■ **Dataset entries**:
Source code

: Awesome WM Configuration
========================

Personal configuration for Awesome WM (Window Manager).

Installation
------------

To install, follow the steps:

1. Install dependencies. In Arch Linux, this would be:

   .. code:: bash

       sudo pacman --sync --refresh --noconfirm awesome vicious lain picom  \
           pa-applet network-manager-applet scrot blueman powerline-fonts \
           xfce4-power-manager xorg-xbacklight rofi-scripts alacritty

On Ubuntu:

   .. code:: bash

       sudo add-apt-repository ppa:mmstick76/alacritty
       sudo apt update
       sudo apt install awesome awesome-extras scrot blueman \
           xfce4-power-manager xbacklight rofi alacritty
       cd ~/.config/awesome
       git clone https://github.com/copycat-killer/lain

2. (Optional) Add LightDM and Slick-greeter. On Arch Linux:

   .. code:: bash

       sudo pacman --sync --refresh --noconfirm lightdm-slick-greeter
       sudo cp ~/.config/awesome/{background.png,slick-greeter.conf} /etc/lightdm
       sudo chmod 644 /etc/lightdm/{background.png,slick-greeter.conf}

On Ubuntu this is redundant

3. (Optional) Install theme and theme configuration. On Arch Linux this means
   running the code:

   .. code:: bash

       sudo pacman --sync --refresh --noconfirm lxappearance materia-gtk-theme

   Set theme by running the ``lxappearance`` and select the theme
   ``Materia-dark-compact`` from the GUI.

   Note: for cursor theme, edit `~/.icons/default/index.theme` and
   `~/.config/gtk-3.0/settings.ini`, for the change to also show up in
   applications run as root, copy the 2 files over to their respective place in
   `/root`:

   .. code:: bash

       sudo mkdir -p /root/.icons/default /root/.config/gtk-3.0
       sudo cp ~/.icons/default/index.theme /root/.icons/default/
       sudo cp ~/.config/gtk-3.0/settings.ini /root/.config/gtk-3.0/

■ **Task to complete**:
Pull from the data each line where the string "lxappearance" turns up.

■ **Task answer**:
       sudo pacman --sync --refresh --noconfirm lxappearance materia-gtk-theme
   Set theme by running the ``lxappearance`` and select the theme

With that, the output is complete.